The ethnographic pieces cover the areas of Bessarabia and Crisana that were provinces of Greater Romania a while ago. History has chosen a short life for this territorial belonging. Even so, history or maps drawn by political interests are not always taken into account by territorial identity. Furthermore, political borders never turn into spiritual boundaries. Today’s Europe can no longer be one of distracting nostalgia or stuck in an imaginary past asymmetrically placed with the political and cultural realities of today. Being Romanian now, at the anniversary, means above all – for the people beyond the Prut as well – to be realistic. And we can be realistic by avoiding the sentimentalism, but not without remembering that we share a common spiritual language – that we belong to the same spiritual area, the same area of civilization and culture.

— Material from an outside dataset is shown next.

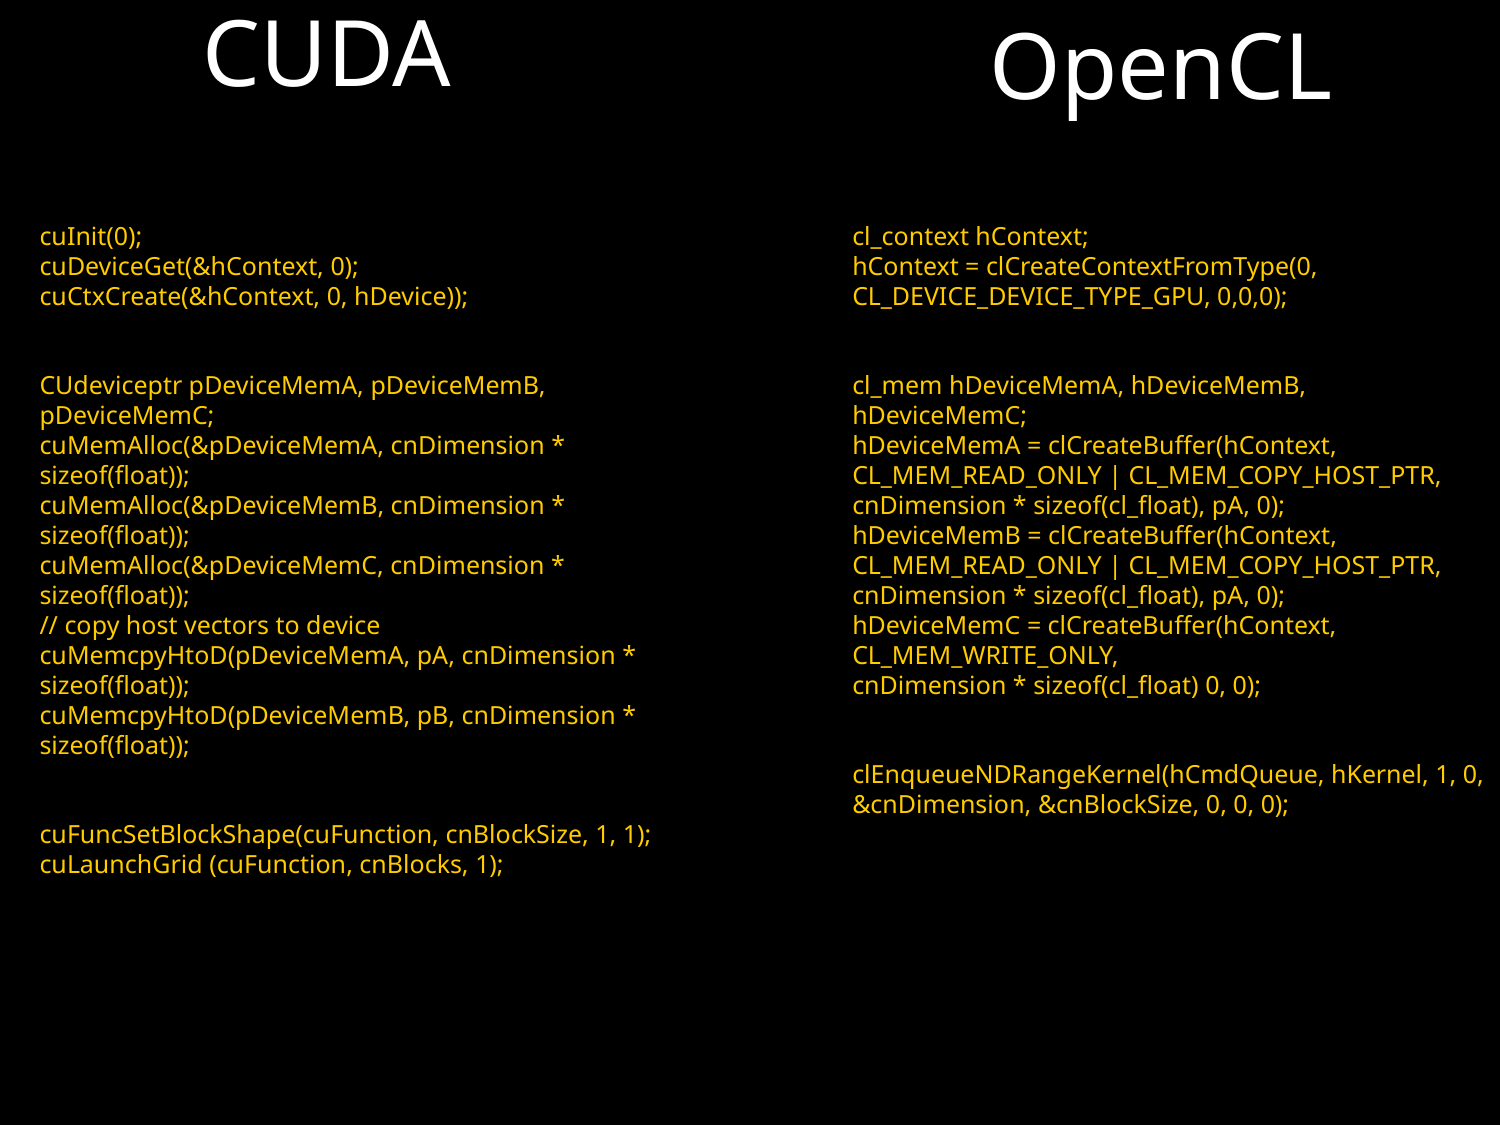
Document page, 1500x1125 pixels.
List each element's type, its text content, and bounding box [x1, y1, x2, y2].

Two distant provinces, two “edges”, which share many things. The ceramics (household items), traditional furniture, items of daily use, huckback towels, tablecloths, as well as the traditiona costumes (blouses, skirts, sheepskin coats, coarse-stuff coats) are valuable items for the peasant households in Crişana and Bessarabia, but also bearing an intrinsic artistic value, an aesthetic dimension. The almost unitary symbolism of the two areas is self-evident. The cosmic, phytomorphic, zoomorphic or anthropomorphic motifs, as well as the abstract ornamental motifs (points, lines, geometric figures), have specific differences but the western part of Romania and the present Republic of Moldova are still brought together by a certain unity. Romanian soul stays the same wherever it may live, beyond the hardships of time. The art of the Romanian traditional ornaments demonstrate the truth in Ernest Bernea’s writings even since 1941: “The artistic element is always present, without being required by the function of the object. The house, the gate, the spoon or the embroidered blouse are adorned with motifs chosen from an inner need that is no other than the need for beauty. The Romanian peasant lives deeply the need for beauty”.
The exhibition shows objects coming from two border provinces that have been constantly under the tensions and incongruities of history, they are like two brackets that do not enclose something but include the whole range of Romanian spirituality and feeling. If we accept to see this interval as the foundation of the past we must also build the future accordingly. That is why such an exhibition expresses a hermeneutical harshness as well as a nobleness of our unity. Nicolae Iorga’s statement is famous: “A nation that does not know of its tradition is like a child who does not know of his parents”. But bringing together all these pieces, we do more than know of our tradition and of our parents: we re-know ourselves, we find each other in every corner of the country. In shifting and troubled times, it is a duty that we have taken over from past generations, that of constant rediscovery, which places us in that range of spirituality and feeling we were talking about. And this is, to the end, the second, hidden, symbolism of the exhibition – not just to remember where we come from, but also where we should go.